▸ **What to do**: Among the entries below, how many lines have the string "spread" in them? Only the number should be given.

▸ **Supplied data**:
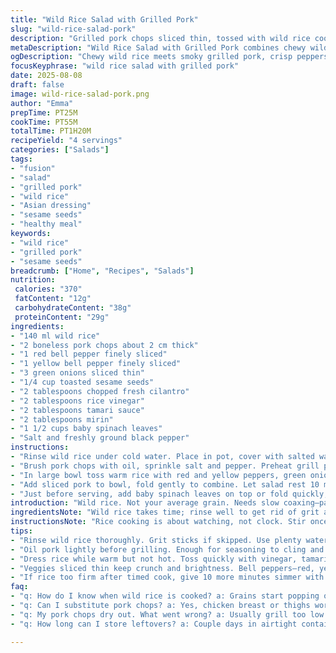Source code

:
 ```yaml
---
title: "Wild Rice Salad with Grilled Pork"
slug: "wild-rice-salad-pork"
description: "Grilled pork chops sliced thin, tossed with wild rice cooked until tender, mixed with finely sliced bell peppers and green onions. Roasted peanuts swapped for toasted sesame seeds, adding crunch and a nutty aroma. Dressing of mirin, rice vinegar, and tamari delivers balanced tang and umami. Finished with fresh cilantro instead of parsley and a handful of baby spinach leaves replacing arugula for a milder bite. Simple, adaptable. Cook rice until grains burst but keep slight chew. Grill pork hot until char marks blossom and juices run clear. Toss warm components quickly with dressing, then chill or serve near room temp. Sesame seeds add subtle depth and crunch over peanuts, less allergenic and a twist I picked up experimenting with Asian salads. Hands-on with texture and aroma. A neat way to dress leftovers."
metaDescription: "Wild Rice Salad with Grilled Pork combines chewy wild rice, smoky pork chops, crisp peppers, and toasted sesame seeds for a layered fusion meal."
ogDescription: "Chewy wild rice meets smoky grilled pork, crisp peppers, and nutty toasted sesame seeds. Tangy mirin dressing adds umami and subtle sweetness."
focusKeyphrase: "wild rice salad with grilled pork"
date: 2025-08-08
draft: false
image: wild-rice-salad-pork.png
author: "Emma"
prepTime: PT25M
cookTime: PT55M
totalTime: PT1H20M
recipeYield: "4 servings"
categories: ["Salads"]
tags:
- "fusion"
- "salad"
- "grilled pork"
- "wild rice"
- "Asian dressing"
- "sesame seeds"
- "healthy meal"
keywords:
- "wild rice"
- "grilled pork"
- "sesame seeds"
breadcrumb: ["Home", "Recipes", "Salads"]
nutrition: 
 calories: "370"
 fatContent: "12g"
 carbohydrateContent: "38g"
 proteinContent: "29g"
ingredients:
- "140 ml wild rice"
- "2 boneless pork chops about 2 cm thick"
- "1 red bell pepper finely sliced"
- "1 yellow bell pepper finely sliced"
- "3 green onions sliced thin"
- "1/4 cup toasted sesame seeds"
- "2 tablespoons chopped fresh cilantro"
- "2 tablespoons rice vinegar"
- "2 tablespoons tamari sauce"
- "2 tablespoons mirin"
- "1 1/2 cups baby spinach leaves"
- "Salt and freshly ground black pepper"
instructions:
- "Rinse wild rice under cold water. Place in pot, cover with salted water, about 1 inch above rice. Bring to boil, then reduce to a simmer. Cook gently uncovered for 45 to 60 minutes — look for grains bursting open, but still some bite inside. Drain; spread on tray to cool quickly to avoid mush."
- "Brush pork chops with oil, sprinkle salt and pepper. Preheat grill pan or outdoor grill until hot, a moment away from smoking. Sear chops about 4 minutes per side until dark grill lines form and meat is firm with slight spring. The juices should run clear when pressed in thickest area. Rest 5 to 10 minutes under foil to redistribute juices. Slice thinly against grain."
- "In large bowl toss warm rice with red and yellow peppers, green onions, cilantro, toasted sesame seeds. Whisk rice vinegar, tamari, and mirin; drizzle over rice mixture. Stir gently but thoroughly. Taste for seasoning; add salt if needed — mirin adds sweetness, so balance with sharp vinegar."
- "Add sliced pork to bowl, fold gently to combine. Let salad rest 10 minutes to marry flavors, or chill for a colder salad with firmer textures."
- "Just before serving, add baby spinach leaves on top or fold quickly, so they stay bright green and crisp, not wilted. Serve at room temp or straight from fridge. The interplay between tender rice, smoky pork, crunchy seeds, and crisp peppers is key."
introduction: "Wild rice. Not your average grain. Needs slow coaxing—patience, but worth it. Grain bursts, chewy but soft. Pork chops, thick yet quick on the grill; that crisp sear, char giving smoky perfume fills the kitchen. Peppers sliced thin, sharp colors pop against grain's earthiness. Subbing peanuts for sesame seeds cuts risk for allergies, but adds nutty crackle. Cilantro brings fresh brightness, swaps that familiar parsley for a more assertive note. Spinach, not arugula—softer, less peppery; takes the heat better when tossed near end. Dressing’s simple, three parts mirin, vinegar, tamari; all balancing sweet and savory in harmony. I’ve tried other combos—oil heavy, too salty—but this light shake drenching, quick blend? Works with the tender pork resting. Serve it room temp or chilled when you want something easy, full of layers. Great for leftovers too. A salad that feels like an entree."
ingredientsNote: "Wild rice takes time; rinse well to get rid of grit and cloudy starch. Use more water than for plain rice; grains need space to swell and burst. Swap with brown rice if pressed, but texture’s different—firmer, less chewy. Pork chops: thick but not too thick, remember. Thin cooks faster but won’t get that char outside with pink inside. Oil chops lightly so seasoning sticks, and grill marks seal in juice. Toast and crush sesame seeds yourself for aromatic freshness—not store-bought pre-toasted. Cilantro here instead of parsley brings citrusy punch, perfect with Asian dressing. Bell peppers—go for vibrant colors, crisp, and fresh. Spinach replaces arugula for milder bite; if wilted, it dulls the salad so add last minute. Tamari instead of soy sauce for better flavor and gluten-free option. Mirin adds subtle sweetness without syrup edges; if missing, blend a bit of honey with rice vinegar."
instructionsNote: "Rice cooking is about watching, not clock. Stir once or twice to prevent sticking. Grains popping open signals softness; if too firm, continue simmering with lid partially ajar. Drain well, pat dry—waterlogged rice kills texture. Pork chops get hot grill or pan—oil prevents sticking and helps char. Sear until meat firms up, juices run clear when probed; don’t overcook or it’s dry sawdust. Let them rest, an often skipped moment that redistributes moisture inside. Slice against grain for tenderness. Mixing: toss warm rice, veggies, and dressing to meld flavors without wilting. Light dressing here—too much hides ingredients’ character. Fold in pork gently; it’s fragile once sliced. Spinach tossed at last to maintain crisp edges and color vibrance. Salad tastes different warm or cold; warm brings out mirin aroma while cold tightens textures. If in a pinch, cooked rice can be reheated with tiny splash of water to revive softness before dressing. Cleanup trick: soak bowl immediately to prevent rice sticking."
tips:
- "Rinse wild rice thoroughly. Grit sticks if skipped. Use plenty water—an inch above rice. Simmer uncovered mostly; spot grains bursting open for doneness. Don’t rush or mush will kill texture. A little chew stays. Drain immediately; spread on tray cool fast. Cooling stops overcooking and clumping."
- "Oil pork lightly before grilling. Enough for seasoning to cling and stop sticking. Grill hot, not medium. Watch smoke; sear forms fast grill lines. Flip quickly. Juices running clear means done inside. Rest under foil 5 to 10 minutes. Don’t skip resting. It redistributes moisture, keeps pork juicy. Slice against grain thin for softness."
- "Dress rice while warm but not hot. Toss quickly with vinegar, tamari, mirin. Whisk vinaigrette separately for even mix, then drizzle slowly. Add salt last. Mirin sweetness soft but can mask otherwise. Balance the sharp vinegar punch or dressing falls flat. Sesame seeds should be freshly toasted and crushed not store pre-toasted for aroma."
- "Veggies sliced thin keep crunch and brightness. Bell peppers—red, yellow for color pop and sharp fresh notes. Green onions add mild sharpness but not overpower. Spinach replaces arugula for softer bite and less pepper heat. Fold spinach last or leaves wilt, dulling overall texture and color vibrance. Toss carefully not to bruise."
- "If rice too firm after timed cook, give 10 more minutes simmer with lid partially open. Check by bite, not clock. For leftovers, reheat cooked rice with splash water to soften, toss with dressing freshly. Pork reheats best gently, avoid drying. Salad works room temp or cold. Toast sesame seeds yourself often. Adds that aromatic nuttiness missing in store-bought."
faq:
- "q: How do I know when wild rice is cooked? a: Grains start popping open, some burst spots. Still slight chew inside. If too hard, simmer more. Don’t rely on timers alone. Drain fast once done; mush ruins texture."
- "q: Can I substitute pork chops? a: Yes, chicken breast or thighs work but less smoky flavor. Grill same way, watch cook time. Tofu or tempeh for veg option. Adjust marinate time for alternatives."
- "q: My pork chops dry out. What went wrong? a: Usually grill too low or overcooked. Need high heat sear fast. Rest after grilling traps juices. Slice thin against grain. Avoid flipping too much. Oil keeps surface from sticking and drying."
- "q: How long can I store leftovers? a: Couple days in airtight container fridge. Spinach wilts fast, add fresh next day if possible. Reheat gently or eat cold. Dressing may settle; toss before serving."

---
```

▸ **Solution to this problem**: 2